**WHAT THE TASK ASKS:**
In the material below, please retype the lines from the very first through the one with "where D0 is", exactly and without pictures.

**RECORDS SUPPLIED:**
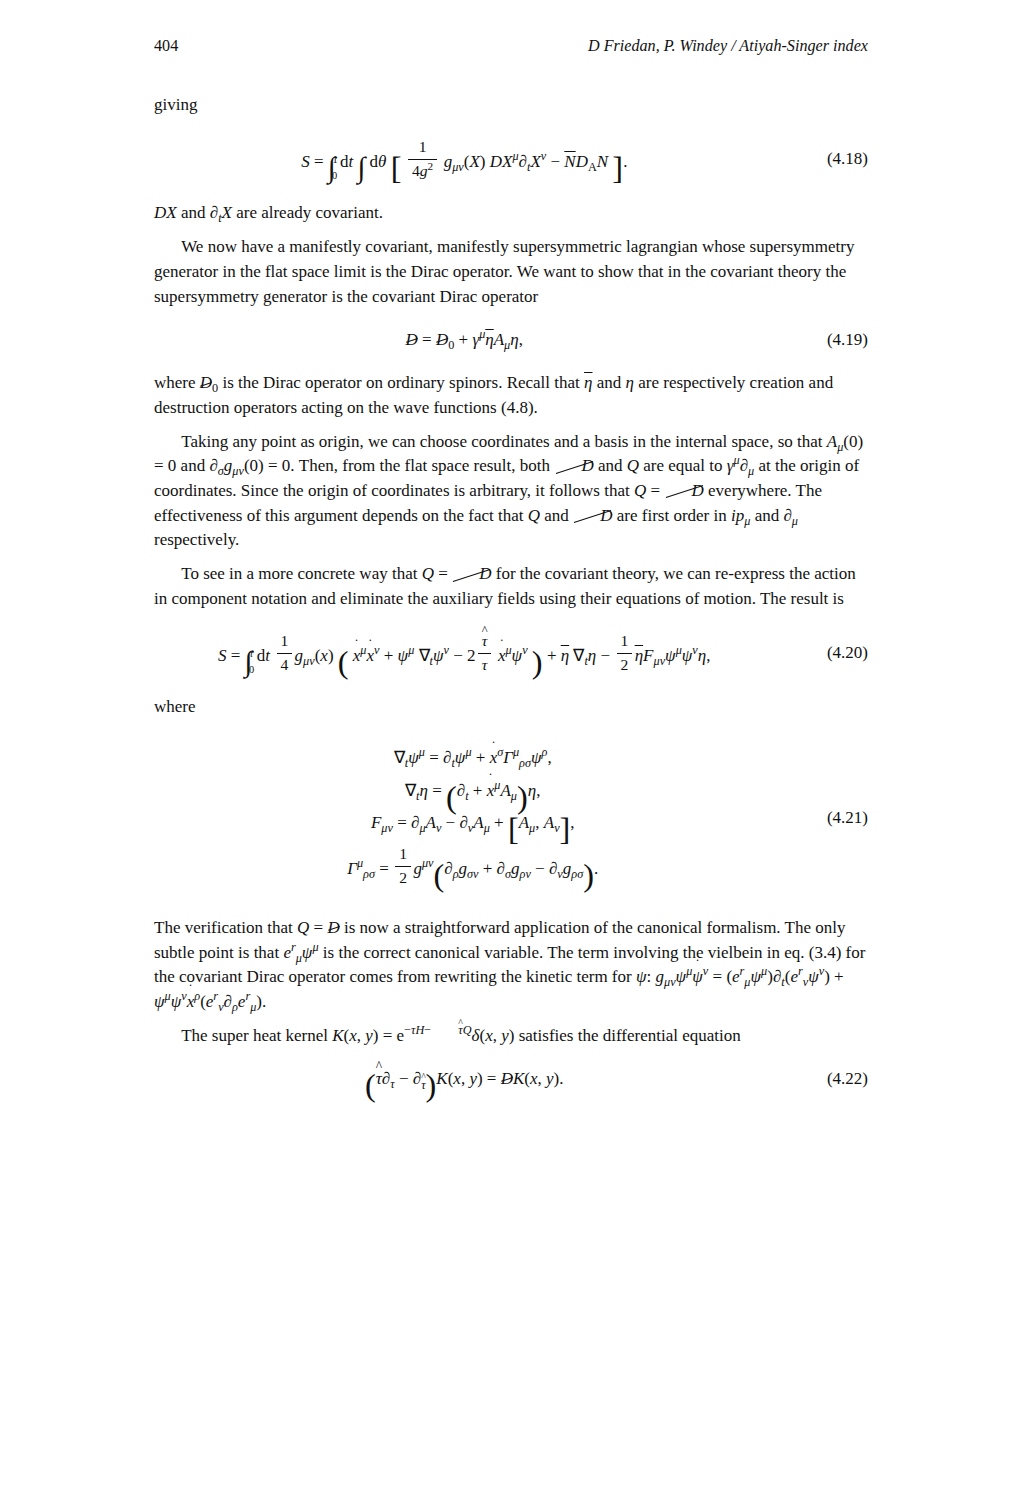404 D Friedan, P. Windey / Atiyah-Singer index
giving
S = ∫01 dt ∫ dθ [ 14g2 gμν(X) DXμ∂tXν − NDAN ].
(4.18)
DX and ∂tX are already covariant.
We now have a manifestly covariant, manifestly supersymmetric lagrangian whose supersymmetry generator in the flat space limit is the Dirac operator. We want to show that in the covariant theory the supersymmetry generator is the covariant Dirac operator
D = D0 + γμηAμη,
(4.19)
where D0 is the Dirac operator on ordinary spinors. Recall that η and η are respectively creation and destruction operators acting on the wave functions (4.8).
Taking any point as origin, we can choose coordinates and a basis in the internal space, so that Aμ(0) = 0 and ∂σgμν(0) = 0. Then, from the flat space result, both D and Q are equal to γμ∂μ at the origin of coordinates. Since the origin of coordinates is arbitrary, it follows that Q = D everywhere. The effectiveness of this argument depends on the fact that Q and D are first order in ipμ and ∂μ respectively.
To see in a more concrete way that Q = D for the covariant theory, we can re-express the action in component notation and eliminate the auxiliary fields using their equations of motion. The result is
S = ∫0 τ dt 14 gμν(x) ( ˙xμ˙xν + ψμ ∇tψν − 2^τ τ ˙xμψν ) + η ∇tη − 12 ηFμνψμψνη,
(4.20)
where
∇tψμ = ∂tψμ + ˙xσΓμρσψρ,
∇tη = (∂t + ˙xμAμ) η,
Fμν = ∂μAν − ∂νAμ + [Aμ, Aν],
Γμρσ = 12 gμν(∂ρgσν + ∂σgρν − ∂νgρσ).
(4.21)
The verification that Q = D is now a straightforward application of the canonical formalism. The only subtle point is that erμψμ is the correct canonical variable. The term involving the vielbein in eq. (3.4) for the covariant Dirac operator comes from rewriting the kinetic term for ψ: gμνψμ˙ψν = (erμψμ)∂t(erνψν) + ψμψν˙xρ(erν∂ρerμ).
The super heat kernel K(x, y) = e−τH−^τ Qδ(x, y) satisfies the differential equation
(^τ∂τ − ∂^τ) K(x, y) = DK(x, y).
(4.22)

**SOLUTION FOR THIS PROBLEM:**
404 D Friedan, P. Windey / Atiyah-Singer index
giving
S = ∫01 dt ∫ dθ [ 14g2 gμν(X) DXμ∂tXν − NDAN ].
(4.18)
DX and ∂tX are already covariant.
We now have a manifestly covariant, manifestly supersymmetric lagrangian whose supersymmetry generator in the flat space limit is the Dirac operator. We want to show that in the covariant theory the supersymmetry generator is the covariant Dirac operator
D = D0 + γμηAμη,
(4.19)
where D0 is the Dirac operator on ordinary spinors. Recall that η and η are respectively creation and destruction operators acting on the wave functions (4.8).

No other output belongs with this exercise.